= Spill pallet =

Pallet for containing oil spills

A spill pallet is a bunded secondary containment item that is designed to hold containers of oil, hazardous liquids, and fuels, typically in either a 200 L drum or in an intermediate bulk container. It is called a 'secondary containment item' because it is designed to catch the leaks and spill of the container's contents which rest upon it.

The spill pallets can come in a variety of sizes to accommodate multiple containers. Several designs have been developed.

==UK legislation==
In the UK, a container of oil or fuel cannot be stored outside unless it is bundled in a secondary containment item (Oil Storage Regulations 2001). This means that if the container of oil leaks, it will be contained within the bund. The secondary containment item must be able to hold 110% of the largest container above.

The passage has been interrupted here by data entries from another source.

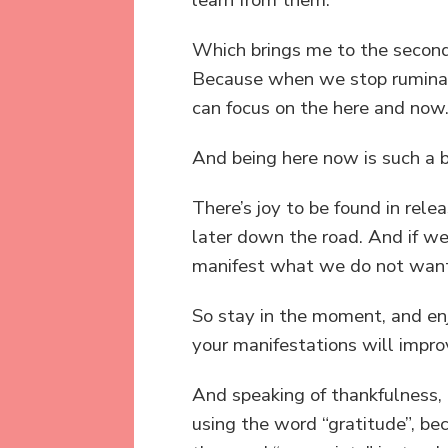
Which brings me to the second 
Because when we stop ruminati
can focus on the here and now
And being here now is such a be
There’s joy to be found in re
later down the road. And if we
manifest what we do not want i
So stay in the moment, and enj
your manifestations will impro
And speaking of thankfulness, t
using the word “gratitude”, bec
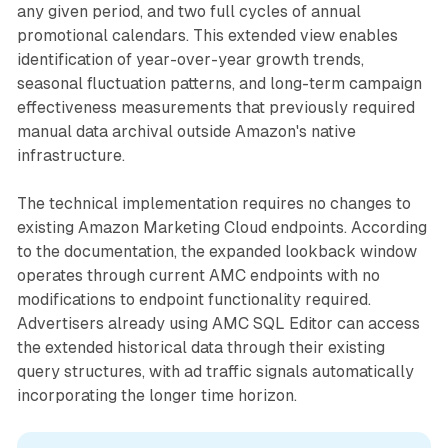
any given period, and two full cycles of annual
promotional calendars. This extended view enables
identification of year-over-year growth trends,
seasonal fluctuation patterns, and long-term campaign
effectiveness measurements that previously required
manual data archival outside Amazon's native
infrastructure.
The technical implementation requires no changes to
existing Amazon Marketing Cloud endpoints. According
to the documentation, the expanded lookback window
operates through current AMC endpoints with no
modifications to endpoint functionality required.
Advertisers already using AMC SQL Editor can access
the extended historical data through their existing
query structures, with ad traffic signals automatically
incorporating the longer time horizon.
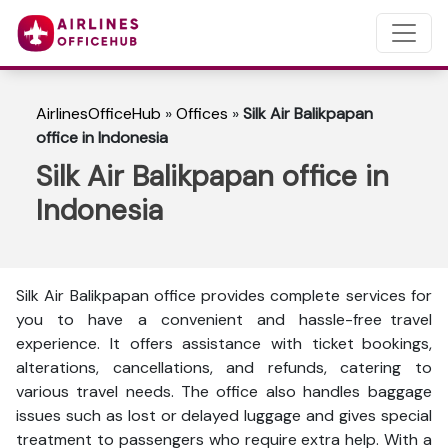
AirlinesOfficeHub
»
Offices
»
Silk Air Balikpapan
office in Indonesia
Silk Air Balikpapan office in
Indonesia
Silk Air Balikpapan office provides complete services for
you to have a convenient and hassle-free travel
experience. It offers assistance with ticket bookings,
alterations, cancellations, and refunds, catering to
various travel needs. The office also handles baggage
issues such as lost or delayed luggage and gives special
treatment to passengers who require extra help. With a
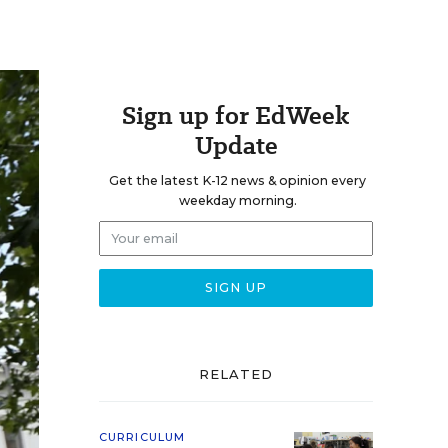
Sign up for EdWeek
Update
Get the latest K-12 news & opinion every
weekday morning.
RELATED
CURRICULUM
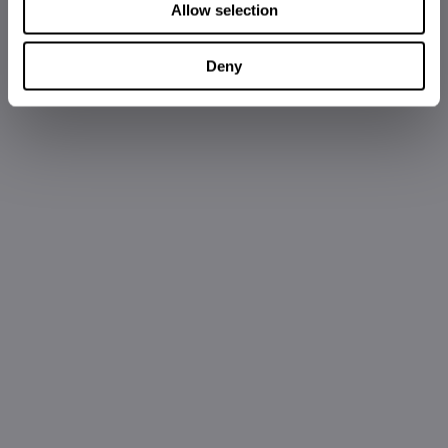
Allow selection
Deny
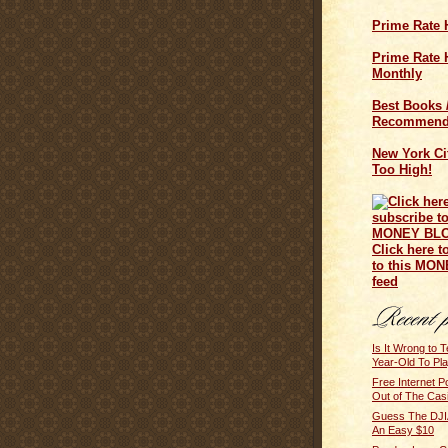
Prime Rate 
Prime Rate H
Monthly
Best Books 
Recommend
New York Cit
Too High!
Click here t
to this MO
feed
Is It Wrong to 
Year-Old To Pl
Free Internet 
Out of The Cas
Guess The DJIA
An Easy $10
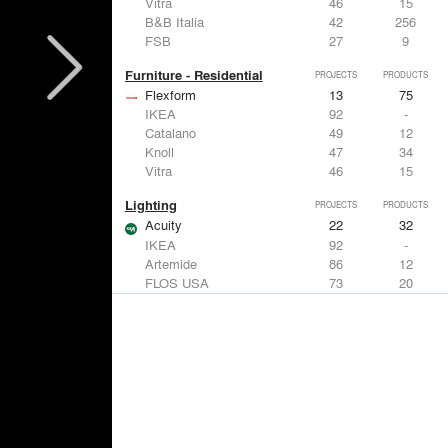
Vitra
46
15
B&B Italia
42
256
FSB
27
9
Furniture - Residential
PROJECTS
PRODUCTS
Flexform
13
75
IKEA
92
-
Catalano
49
12
Knoll
47
34
Vitra
46
15
Lighting
PROJECTS
PRODUCTS
Acuity
22
32
IKEA
92
-
Artemide
86
12
FLOS USA
73
20
VELUX
69
12
Windows
PROJECTS
PRODUCTS
Marvin
39
61
Fleetwood Windows & Doors
112
7
IKEA
92
-
VELUX
69
12
Knoll
47
34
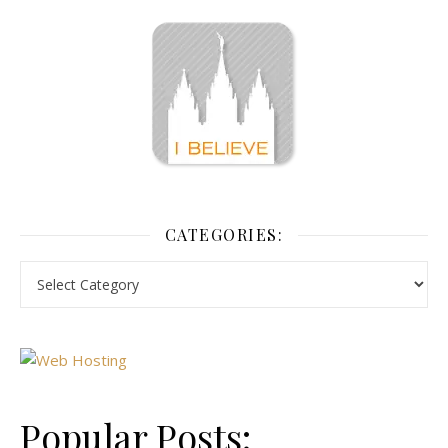
CATEGORIES:
Popular Posts:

If a person were to store 4×200-litre drums on the sump pallet, the sump pallet must be able to hold 220 L of oil.

Although there are no laws in the UK stating that a sump pallet must hold 110% of the largest container upon it, it is still considered good practice to do so.

==Materials==
Sump pallets can be made in a variety of materials, but due to the nature of the oils or chemicals which will be stored upon it, they are typically made from either UV stabilised polyethylene, or steel that is galvanised for further protection from harsher chemicals. Also available in stainless and mild steels.